A Bonsai Grows in Brooklyn

A Bonsai Grows in Brooklyn

Words: Phillip T. Annand
Photos: Billy Fischer

Sit on a train long enough for a Manhattan-saddled bridge to fall from sight, and you’ll quickly find yourself in neighborhoods that have yet to be cc’d on citywide mass gentrification email blasts. Contrary to popular doctrine, Bushwick and Bed-Stuy do not define a borough, much in the way that Biggie Smalls, the Brooklyn Nets, and Bernie Sanders do not end the conversation on where Brooklyn begins and ends. Paul Graviano has been using large scissors to cut small trees in Brooklyn since 1964. To say nothing of Vietnam, the civil rights movement, or Beatlemania, it is sufficient to state that in the 52 years that have since passed almost everything in America has changed – everything, perhaps, besides a slowly crumbling second floor workshop in Brooklyn where tiny trees are twisted, pruned, potted, and sold within the guidelines of Japanese tradition.

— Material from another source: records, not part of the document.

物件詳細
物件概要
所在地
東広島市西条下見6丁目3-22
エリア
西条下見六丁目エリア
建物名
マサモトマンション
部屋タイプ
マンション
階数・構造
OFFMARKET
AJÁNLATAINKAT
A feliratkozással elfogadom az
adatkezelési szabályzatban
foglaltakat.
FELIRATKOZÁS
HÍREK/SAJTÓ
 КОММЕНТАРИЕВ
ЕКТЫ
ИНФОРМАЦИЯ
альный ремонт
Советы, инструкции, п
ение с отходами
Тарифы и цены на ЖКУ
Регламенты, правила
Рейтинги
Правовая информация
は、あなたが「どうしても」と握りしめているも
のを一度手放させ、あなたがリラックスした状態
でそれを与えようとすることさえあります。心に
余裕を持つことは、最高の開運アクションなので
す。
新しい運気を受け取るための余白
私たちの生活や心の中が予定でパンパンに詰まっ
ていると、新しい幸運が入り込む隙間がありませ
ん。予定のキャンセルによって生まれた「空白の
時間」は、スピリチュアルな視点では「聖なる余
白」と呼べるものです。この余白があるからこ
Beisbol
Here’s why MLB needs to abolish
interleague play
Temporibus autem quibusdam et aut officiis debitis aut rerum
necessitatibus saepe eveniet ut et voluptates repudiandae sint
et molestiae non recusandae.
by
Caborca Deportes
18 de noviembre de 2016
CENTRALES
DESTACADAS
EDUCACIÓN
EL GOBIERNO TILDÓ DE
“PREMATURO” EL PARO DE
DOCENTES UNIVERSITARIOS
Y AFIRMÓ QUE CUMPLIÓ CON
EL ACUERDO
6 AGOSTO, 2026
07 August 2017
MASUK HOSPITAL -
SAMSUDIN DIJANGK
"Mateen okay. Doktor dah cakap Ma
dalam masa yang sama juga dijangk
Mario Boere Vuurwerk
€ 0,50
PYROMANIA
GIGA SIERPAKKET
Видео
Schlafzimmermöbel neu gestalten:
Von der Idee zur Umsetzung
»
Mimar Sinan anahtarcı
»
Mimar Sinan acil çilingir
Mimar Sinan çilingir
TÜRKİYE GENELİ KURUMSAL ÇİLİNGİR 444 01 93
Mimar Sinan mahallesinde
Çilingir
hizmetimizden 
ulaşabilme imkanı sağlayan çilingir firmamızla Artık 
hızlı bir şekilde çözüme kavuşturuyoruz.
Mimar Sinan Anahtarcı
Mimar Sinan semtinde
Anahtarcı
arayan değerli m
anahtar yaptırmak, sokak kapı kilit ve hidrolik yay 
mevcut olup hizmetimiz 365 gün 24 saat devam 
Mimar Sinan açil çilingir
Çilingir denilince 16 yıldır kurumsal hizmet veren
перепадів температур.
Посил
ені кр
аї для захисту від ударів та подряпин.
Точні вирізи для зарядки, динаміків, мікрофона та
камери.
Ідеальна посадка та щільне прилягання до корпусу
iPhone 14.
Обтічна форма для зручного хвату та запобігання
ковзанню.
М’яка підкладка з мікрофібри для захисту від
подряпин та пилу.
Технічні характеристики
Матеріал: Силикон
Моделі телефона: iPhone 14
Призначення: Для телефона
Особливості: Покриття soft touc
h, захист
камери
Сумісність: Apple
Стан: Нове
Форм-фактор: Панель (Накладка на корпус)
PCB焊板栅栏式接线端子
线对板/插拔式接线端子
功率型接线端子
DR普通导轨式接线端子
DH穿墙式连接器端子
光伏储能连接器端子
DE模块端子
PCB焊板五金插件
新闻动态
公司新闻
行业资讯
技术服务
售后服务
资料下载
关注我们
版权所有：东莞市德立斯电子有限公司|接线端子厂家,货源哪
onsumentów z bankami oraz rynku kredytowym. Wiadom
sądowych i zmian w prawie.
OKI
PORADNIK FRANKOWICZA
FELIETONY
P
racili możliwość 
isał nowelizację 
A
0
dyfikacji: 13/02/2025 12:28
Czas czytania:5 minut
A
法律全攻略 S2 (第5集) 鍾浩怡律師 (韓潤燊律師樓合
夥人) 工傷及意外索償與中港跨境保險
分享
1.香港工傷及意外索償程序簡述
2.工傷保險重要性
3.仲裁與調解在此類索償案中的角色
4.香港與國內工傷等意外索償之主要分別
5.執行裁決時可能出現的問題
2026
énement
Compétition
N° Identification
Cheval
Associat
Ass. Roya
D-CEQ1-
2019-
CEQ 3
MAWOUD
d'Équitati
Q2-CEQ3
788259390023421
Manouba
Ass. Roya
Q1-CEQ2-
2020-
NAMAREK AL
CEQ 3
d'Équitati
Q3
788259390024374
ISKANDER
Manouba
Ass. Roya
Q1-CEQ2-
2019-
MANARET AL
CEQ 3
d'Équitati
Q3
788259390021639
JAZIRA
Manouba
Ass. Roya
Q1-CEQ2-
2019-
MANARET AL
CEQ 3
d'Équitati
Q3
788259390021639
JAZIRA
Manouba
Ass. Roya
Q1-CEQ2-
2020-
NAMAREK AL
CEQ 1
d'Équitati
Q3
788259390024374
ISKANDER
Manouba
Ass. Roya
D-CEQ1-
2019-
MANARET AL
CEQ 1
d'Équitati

Standing at a proud 5’9” inches in Jimmy Carter era Sears washed denim and a slightly stained t-shirt, Paul Graviano wears his hair tied behind his head in a pony tail, holds a degree in linguistics from Spike Lee’s New York accent orthodoxy and smiles through his eyes. One question about bonsai trees quickly turns into a one-sided 45 minute TED talk with digressions on the right and wrong approaches to life: “I love what I do – I just don’t want to work that hard.”


Enlightening words from a man who’s found a way to spend the past four decades selling shrubs in New York City. His impressive inventory of miniature trees that once lined the shelves of Bonsai of Brooklyn in 1976 have gone through many incarnations: flea market, storefront, cable television, and most recently the world wide web. His website looks like it was coded off the back of a free AOL Internet mailer in the late 90s.

As any visitor can quickly attest, it’s a treasure chest for the aspirational at-home tree tender. Paul spends his days carefully watering, pruning, and eventually packing trees into card boxes from the second floor of his Brooklyn home. The small bushes into which he has poured his life’s energy vibrate slightly as the F train rumbles past the window on its way to train stops last remembered in Walter Hill’s 1979 film The Warriors.


Shrink a real park and you get a bonsai forest. Shrink an F train and you get a model train set. When Paul is home and free of his shears he plays with his trains; his 400 foot model train set is the largest private collection within the city. He treats his model trains with the same love and attention to detail with which he develops his trees. Hunched over his train controls, face a lit with the glow of fake fireworks blasting across a Microsoft monitor hovering above his fake Coney Island beach set, Paul Graviano wears the impossibly lopsided grin of a man who not only marches to the beat of his own drum, but has never heard another rhythm.